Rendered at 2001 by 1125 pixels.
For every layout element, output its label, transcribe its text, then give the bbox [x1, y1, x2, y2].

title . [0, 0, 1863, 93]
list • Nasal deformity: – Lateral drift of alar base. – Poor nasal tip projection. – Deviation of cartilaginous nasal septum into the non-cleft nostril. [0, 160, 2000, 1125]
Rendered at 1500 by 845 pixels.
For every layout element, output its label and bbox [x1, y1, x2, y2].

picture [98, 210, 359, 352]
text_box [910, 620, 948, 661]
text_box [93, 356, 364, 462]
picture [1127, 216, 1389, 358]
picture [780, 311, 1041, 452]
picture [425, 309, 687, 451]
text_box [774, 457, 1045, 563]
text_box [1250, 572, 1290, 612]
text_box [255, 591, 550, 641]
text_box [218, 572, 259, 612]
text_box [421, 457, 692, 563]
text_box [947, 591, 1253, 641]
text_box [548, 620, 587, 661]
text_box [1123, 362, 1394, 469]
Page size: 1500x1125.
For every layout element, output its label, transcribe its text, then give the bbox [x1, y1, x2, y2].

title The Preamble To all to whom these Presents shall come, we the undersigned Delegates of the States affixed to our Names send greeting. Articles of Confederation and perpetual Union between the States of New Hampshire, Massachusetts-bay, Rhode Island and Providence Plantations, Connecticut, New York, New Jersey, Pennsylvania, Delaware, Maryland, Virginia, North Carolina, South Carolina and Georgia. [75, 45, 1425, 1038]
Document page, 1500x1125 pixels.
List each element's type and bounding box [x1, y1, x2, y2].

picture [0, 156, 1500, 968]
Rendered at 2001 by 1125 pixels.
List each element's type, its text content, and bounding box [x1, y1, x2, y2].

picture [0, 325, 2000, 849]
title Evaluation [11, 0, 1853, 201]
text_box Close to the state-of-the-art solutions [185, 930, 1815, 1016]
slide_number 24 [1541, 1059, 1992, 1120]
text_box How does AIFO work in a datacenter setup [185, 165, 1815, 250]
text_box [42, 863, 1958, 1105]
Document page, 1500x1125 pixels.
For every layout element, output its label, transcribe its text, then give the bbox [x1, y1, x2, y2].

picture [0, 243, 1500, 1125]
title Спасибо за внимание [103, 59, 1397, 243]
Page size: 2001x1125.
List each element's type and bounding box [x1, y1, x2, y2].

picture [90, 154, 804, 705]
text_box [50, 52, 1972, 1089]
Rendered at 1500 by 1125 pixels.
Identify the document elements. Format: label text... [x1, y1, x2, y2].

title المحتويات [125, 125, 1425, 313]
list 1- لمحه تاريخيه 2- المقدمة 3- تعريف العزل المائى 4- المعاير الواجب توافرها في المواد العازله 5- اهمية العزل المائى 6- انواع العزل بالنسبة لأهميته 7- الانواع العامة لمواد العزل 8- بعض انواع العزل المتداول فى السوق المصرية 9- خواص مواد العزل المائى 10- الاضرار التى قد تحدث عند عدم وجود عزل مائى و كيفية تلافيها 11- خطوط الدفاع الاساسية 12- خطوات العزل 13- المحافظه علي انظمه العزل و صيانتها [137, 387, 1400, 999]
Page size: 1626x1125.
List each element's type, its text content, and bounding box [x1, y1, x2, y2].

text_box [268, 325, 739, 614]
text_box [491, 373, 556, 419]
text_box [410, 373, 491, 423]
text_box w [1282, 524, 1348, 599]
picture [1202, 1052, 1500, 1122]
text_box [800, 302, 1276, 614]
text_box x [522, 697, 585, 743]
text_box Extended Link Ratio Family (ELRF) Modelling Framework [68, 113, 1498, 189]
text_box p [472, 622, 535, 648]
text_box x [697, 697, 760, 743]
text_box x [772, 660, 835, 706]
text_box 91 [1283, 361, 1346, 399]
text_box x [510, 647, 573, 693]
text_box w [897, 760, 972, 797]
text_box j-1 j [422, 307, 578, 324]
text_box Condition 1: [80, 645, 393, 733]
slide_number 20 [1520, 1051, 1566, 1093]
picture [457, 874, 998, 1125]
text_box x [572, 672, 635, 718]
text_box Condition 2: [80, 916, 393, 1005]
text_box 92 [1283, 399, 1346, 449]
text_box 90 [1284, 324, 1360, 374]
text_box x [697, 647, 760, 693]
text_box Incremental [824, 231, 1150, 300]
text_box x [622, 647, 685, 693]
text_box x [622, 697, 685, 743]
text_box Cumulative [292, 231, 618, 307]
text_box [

- [REQUEST]
Reproduce verbatim the lines above, from the line with "Page size: 1500x1125." through the line with "text_box [491, 373, 556, 419]".

- [WRITTEN SOLUTION]
Page size: 1500x1125.
For every layout element, output its label, transcribe its text, then give the bbox [x1, y1, x2, y2].

title The Preamble To all to whom these Presents shall come, we the undersigned Delegates of the States affixed to our Names send greeting. Articles of Confederation and perpetual Union between the States of New Hampshire, Massachusetts-bay, Rhode Island and Providence Plantations, Connecticut, New York, New Jersey, Pennsylvania, Delaware, Maryland, Virginia, North Carolina, South Carolina and Georgia. [75, 45, 1425, 1038]
Document page, 1500x1125 pixels.
List each element's type and bounding box [x1, y1, x2, y2].

picture [0, 156, 1500, 968]
Rendered at 2001 by 1125 pixels.
List each element's type, its text content, and bounding box [x1, y1, x2, y2].

picture [0, 325, 2000, 849]
title Evaluation [11, 0, 1853, 201]
text_box Close to the state-of-the-art solutions [185, 930, 1815, 1016]
slide_number 24 [1541, 1059, 1992, 1120]
text_box How does AIFO work in a datacenter setup [185, 165, 1815, 250]
text_box [42, 863, 1958, 1105]
Document page, 1500x1125 pixels.
For every layout element, output its label, transcribe its text, then give the bbox [x1, y1, x2, y2].

picture [0, 243, 1500, 1125]
title Спасибо за внимание [103, 59, 1397, 243]
Page size: 2001x1125.
List each element's type and bounding box [x1, y1, x2, y2].

picture [90, 154, 804, 705]
text_box [50, 52, 1972, 1089]
Rendered at 1500 by 1125 pixels.
Identify the document elements. Format: label text... [x1, y1, x2, y2].

title المحتويات [125, 125, 1425, 313]
list 1- لمحه تاريخيه 2- المقدمة 3- تعريف العزل المائى 4- المعاير الواجب توافرها في المواد العازله 5- اهمية العزل المائى 6- انواع العزل بالنسبة لأهميته 7- الانواع العامة لمواد العزل 8- بعض انواع العزل المتداول فى السوق المصرية 9- خواص مواد العزل المائى 10- الاضرار التى قد تحدث عند عدم وجود عزل مائى و كيفية تلافيها 11- خطوط الدفاع الاساسية 12- خطوات العزل 13- المحافظه علي انظمه العزل و صيانتها [137, 387, 1400, 999]
Page size: 1626x1125.
List each element's type, its text content, and bounding box [x1, y1, x2, y2].

text_box [268, 325, 739, 614]
text_box [491, 373, 556, 419]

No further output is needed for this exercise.